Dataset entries
********

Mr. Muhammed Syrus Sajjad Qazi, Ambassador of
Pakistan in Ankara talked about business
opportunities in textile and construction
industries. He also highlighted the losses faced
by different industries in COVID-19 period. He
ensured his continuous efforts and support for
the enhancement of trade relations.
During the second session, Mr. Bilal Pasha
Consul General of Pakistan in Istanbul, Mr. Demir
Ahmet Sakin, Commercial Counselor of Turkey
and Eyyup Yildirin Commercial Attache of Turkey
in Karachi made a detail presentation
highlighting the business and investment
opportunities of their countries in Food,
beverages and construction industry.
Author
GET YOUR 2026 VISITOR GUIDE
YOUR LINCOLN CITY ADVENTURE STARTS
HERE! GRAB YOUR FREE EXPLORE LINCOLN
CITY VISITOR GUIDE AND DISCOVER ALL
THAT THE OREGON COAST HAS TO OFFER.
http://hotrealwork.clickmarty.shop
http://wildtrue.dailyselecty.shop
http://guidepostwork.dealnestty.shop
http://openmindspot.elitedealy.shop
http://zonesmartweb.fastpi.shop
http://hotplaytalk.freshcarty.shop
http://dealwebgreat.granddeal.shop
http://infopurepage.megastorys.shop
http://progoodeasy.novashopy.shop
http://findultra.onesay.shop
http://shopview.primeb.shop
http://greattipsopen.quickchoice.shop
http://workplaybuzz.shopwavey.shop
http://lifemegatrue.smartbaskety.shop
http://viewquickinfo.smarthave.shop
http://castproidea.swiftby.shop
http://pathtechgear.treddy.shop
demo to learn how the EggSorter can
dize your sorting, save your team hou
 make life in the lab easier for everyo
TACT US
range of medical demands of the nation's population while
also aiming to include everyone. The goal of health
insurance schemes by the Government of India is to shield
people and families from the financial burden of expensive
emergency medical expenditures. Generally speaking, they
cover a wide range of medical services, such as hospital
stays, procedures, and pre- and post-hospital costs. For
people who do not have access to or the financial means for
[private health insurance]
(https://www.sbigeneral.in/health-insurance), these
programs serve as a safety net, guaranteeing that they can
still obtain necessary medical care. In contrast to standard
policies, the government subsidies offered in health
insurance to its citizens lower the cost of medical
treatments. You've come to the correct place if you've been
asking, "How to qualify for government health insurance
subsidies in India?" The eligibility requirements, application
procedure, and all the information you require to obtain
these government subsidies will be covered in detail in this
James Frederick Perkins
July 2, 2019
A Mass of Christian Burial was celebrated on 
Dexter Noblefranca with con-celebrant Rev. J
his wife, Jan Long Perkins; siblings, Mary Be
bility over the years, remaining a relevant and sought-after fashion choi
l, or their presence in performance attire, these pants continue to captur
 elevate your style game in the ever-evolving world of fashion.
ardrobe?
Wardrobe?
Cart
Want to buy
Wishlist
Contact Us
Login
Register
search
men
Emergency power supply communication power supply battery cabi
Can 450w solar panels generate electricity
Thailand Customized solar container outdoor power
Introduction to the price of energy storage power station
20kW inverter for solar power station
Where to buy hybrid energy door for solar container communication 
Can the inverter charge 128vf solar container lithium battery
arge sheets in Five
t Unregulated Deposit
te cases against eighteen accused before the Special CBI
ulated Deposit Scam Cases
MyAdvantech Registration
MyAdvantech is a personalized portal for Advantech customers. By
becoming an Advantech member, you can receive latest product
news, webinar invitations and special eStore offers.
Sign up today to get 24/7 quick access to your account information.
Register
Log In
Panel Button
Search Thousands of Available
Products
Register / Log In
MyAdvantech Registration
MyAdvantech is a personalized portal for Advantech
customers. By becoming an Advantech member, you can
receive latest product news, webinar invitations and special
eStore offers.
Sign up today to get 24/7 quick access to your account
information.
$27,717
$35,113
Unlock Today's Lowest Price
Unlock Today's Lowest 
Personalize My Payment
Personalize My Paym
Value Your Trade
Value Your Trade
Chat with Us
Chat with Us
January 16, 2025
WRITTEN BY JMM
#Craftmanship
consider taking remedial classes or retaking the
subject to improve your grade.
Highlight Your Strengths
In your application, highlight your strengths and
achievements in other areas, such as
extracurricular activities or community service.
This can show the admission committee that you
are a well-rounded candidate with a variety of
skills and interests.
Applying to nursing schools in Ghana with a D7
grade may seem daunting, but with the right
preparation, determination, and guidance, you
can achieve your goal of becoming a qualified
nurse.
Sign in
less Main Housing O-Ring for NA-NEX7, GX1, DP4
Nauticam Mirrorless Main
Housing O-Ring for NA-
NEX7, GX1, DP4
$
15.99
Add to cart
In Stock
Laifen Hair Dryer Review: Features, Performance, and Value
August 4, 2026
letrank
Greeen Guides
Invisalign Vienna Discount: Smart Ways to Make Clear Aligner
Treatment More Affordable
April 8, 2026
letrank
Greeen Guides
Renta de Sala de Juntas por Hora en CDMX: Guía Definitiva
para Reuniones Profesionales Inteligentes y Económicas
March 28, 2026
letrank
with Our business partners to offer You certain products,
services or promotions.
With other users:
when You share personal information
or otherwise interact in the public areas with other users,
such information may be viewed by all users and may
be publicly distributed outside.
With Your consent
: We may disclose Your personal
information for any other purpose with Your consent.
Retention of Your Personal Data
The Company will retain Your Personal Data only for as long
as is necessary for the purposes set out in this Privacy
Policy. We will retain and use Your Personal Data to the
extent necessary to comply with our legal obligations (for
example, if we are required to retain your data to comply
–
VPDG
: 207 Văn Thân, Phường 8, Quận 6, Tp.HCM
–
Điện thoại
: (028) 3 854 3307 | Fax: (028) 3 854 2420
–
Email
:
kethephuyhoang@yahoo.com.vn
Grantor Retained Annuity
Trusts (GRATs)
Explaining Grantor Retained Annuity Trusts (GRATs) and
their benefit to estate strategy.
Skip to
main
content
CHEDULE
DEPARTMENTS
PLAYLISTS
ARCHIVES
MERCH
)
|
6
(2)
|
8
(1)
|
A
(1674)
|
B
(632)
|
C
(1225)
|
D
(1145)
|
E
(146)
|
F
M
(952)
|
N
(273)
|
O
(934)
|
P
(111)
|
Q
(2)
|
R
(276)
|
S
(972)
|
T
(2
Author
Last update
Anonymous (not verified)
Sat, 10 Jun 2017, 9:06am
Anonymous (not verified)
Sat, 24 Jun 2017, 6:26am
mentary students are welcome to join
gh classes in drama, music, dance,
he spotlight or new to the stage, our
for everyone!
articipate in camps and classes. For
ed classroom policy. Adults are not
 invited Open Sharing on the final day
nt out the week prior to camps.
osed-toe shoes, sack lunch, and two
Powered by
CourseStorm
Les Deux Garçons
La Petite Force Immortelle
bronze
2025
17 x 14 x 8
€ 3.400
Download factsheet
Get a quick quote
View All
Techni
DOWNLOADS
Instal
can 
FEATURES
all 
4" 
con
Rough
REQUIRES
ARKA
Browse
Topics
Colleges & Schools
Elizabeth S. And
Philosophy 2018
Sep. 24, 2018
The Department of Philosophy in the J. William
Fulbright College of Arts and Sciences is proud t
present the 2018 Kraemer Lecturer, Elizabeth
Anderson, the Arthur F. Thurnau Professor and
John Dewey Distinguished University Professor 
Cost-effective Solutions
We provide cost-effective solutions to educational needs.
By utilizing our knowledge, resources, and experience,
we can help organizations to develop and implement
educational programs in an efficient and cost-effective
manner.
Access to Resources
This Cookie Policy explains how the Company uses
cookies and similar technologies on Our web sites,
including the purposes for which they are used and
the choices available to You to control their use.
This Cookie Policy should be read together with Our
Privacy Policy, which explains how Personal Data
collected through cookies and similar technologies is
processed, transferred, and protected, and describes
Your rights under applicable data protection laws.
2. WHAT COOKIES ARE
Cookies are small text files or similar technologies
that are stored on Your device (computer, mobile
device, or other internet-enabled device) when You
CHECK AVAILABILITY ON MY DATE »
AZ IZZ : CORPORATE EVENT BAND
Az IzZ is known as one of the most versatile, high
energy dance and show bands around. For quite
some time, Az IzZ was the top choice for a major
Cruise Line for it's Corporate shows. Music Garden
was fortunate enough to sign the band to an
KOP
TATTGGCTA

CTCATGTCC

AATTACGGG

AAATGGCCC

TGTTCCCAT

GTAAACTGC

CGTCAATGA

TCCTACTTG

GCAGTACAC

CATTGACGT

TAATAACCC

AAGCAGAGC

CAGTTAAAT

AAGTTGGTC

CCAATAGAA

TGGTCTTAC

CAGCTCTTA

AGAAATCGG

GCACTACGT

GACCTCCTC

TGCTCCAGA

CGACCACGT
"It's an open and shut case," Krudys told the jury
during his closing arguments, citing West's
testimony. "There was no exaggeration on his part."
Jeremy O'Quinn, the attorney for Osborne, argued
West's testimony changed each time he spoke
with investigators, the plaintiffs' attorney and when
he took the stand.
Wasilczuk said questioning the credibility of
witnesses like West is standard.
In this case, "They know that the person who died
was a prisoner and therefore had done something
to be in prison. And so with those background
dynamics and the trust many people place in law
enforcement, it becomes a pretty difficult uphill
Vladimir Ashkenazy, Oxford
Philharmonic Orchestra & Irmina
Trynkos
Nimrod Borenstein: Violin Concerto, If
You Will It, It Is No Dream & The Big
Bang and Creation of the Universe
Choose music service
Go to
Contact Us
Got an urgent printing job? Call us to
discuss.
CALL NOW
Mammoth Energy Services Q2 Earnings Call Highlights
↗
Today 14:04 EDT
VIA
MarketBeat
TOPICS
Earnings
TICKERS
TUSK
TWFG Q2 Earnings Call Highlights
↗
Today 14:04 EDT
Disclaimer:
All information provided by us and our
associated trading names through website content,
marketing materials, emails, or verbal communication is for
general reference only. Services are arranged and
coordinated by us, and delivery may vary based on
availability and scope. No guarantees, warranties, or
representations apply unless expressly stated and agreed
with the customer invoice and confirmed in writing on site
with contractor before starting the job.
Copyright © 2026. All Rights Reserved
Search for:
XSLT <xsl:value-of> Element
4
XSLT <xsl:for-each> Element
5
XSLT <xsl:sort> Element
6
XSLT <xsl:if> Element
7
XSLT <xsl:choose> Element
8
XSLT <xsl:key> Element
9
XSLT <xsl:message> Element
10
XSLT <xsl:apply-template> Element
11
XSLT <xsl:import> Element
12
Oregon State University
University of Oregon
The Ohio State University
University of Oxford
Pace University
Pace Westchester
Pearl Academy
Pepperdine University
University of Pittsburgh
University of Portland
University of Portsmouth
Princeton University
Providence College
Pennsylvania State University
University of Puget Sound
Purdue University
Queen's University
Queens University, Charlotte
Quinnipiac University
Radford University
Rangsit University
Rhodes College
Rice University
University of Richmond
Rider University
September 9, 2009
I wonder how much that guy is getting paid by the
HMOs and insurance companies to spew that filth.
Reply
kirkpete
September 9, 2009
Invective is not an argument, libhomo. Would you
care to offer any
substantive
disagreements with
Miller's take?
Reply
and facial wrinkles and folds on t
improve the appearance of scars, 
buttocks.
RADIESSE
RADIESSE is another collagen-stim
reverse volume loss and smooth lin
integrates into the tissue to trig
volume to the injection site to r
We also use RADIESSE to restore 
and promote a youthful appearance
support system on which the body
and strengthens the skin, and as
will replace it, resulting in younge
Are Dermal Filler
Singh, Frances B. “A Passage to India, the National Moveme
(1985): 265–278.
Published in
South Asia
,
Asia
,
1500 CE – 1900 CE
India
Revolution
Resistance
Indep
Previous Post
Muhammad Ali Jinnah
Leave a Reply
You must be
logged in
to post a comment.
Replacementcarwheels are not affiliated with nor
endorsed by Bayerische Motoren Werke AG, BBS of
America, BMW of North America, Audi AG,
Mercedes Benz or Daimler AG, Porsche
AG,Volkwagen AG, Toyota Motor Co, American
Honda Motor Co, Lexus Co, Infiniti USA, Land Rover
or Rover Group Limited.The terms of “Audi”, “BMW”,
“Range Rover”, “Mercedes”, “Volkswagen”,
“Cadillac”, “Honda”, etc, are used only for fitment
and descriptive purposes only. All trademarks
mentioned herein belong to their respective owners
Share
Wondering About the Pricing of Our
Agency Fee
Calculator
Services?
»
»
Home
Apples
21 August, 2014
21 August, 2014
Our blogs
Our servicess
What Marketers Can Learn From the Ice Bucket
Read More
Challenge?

********

=== Your goal ===
Reproduce verbatim everything from the first line down to and including the line containing "Ahmet Sakin, Commercial Counselor of Turkey".

=== Exercise answer ===
Mr. Muhammed Syrus Sajjad Qazi, Ambassador of
Pakistan in Ankara talked about business
opportunities in textile and construction
industries. He also highlighted the losses faced
by different industries in COVID-19 period. He
ensured his continuous efforts and support for
the enhancement of trade relations.
During the second session, Mr. Bilal Pasha
Consul General of Pakistan in Istanbul, Mr. Demir
Ahmet Sakin, Commercial Counselor of Turkey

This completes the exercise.